The California Court of Appeal delivered a strong reminder to employers on the value of maintaining an at-will employment relationship with employees. The Court in McGrory v. Applied Signal held that a manager’s uncooperative and allegedly untruthful conduct during an investigation initiated in response to a subordinate’s complaint against the manager was a legitimate reason to terminate an at-will employee. The outcome may well have been different had the employee not been employed on an at-will basis.

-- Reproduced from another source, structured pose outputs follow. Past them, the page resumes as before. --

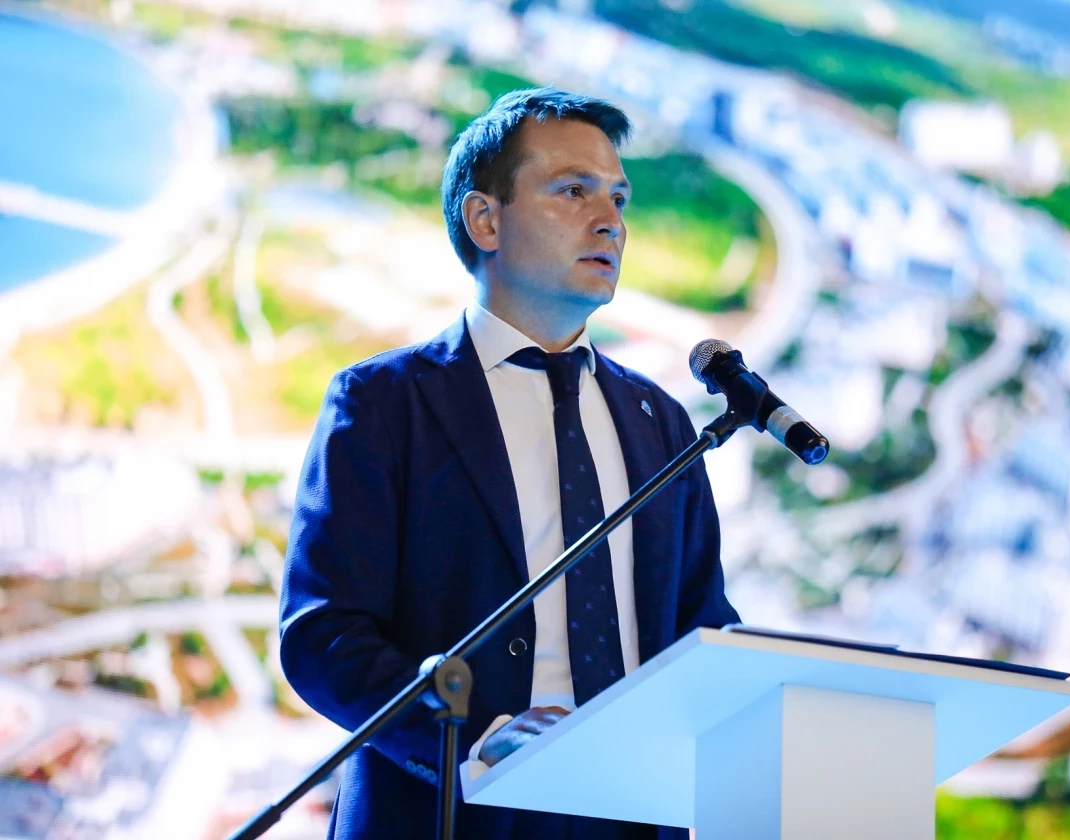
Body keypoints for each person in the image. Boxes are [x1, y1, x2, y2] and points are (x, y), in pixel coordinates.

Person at [279, 88, 740, 839]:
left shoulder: (661, 422)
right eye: (574, 191)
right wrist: (472, 746)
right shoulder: (383, 403)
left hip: (633, 817)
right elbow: (323, 633)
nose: (611, 221)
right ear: (485, 220)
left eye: (619, 198)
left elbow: (703, 627)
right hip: (449, 810)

John McGrory (McGrory) held a management position at Applied Signal Technology (the Company). In that role, he supervised a number of employees. McGrory provided a verbal warning to Dana Thomas, one of the employees he supervised, and placed her on a Performance Improvement Plan. Thomas responded by lodging a complaint with the Company’s Human Resources department against McGrory, accusing him “of discriminating against her on the basis of gender and sexual orientation . . .” The Company retained an outside investigator – a female attorney – to conduct an investigation. The investigator interviewed McGrory and others and prepared a report to the Company concluding that McGrory did not discriminate against Thomas and that Thomas in fact had work performance problems. However, the investigator found that McGrory had been uncooperative and untruthful during the investigation. Specifically, McGrory had refused to answer questions regarding how he ranked employees who reported to him and about who had complained about Thomas. The investigator also concluded McGrory had violated the Company’s policies by making jokes based on race or sex.
After receiving the investigator’s report, the Company terminated McGrory, citing his violation of Company policies, his misconduct during the investigation and the Company’s concern that McGrory’s conduct had exposed the Company to potential future liability in the form of lawsuits by Thomas or others. McGrory responded to his termination by filing suit against the Company, alleging, among other claims, that he was terminated in violation of public policy for being a male and for participating in a workplace investigation.

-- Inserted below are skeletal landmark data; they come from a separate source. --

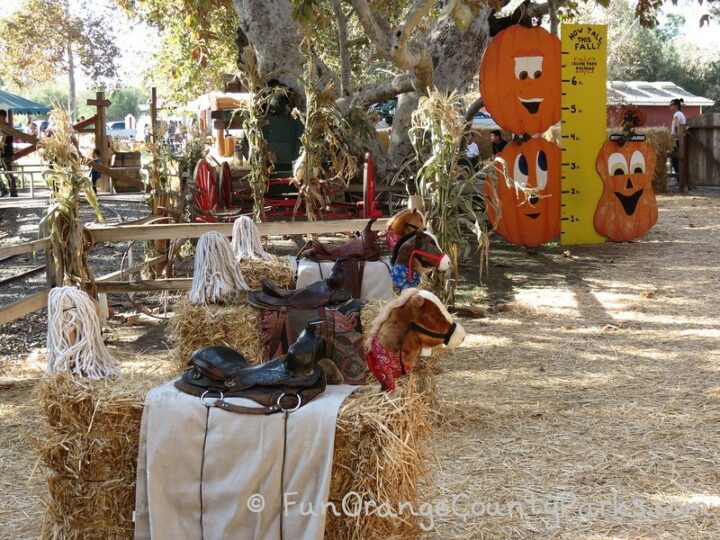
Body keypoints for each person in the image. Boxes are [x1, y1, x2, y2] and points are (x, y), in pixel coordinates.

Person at [0, 110, 18, 197]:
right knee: (8, 172)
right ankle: (3, 189)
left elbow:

He also alleged the Company defamed him when the Company’s Vice President of Human Resources told another employee why McGrory was terminated. The trial court granted the Company’s motion for summary judgment; McGrory appealed.

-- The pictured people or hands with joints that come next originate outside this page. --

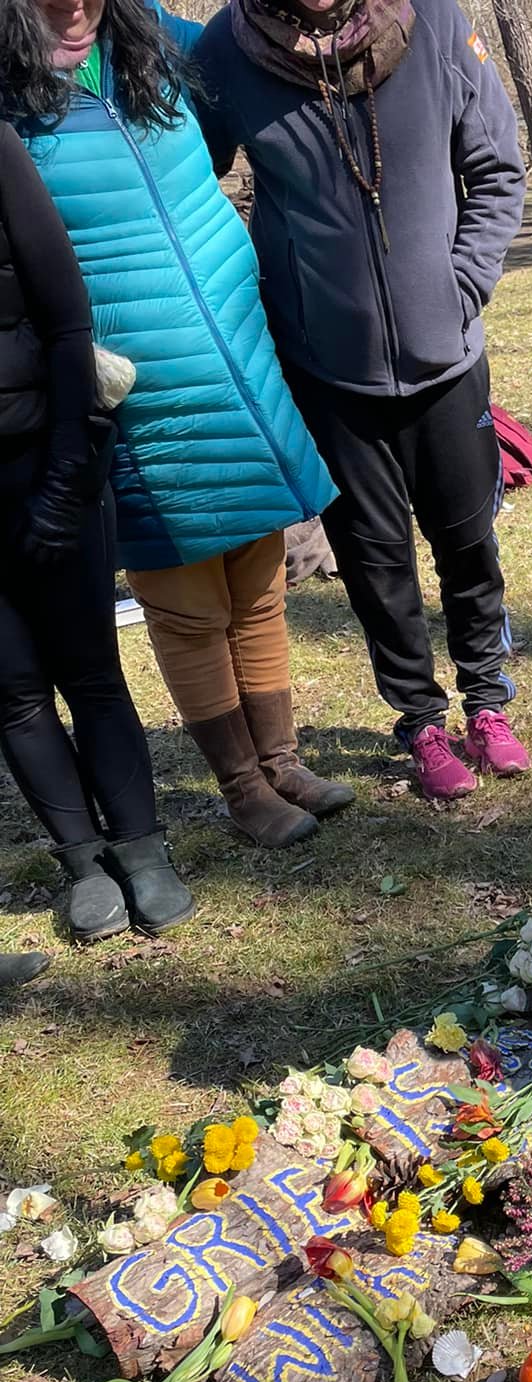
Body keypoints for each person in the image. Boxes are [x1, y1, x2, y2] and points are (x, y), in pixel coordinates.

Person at [6, 0, 349, 851]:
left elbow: (268, 50)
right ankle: (241, 787)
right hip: (130, 365)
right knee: (186, 593)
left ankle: (281, 759)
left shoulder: (155, 35)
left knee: (258, 574)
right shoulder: (7, 77)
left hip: (230, 340)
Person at [193, 0, 531, 803]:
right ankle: (418, 719)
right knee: (375, 561)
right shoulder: (227, 49)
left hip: (447, 359)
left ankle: (487, 700)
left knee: (468, 543)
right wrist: (268, 287)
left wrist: (460, 288)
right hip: (326, 370)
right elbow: (184, 183)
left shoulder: (438, 23)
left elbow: (496, 168)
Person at [0, 116, 193, 963]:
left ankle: (143, 847)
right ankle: (83, 862)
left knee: (89, 671)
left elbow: (69, 322)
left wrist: (66, 475)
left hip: (44, 462)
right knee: (10, 691)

The Court of Appeal found no support for McGrory’s contention he was terminated for being a male, rejecting his contention that the investigator had an anti-male bias, pointing out that in fact the investigator had concluded that the female employee who complained did have work performance problems.
The Court found that the Company did not defame McGrory when an HR employee allegedly told another employee that McGrory had been terminated for being uncooperative in the investigation, finding a conditional privilege when an employer explains to co-workers why an employee was disciplined and further finding that the statement regarding why he was terminated was made without malice.
At-Will Employment: Termination for any Reason that Is not Illegal
The Court also rejected any contention that California public policy shields “. . . anyone participating in an investigation of discrimination from the possibility of retaliation,” presumably even if the participant is uncooperative and untruthful. The Court instead found that California law “does not shield an employee against termination or lesser discipline for either lying or withholding information during an employer’s internal investigation of a discrimination claim. In other words, public policy does not protect deceptive activity during an internal investigation. Such conduct is a legitimate reason to terminate an at-will employee.”
This conclusion that an employee may be disciplined for failing to cooperate during an investigation was greatly bolstered by the fact that McGrory was an at-will employee and thus could be terminated for any reason not illegal. Had McGrory been subject to termination only for “good cause” the standard may well have been whether the termination was objectively reasonable. The court noted “[McGrory] would like to make this action depend on whether [the Company’s] stated reasons for terminating him were adequately substantiated, in other words, whether [the Company] actually had good cause to terminate him.” The Court rejected this contention and stated: “Since an employer does not require good cause to terminate an at-will employee, in the normal course of events an employer need not either articulate or substantiate its reasons, except to provide an advance refutation for any inference that the true reason was illegal.”
Employers wishing to avoid being drawn into the quagmire of defending termination or discipline of an employee against the nebulous standard of whether the termination or discipline was “reasonable” under a good cause standard would be well-advised to maintain the at-will status of employees through the use of written acknowledgements of at-will status executed by employees and to avoid adoption of any policies that undermine the at-will status.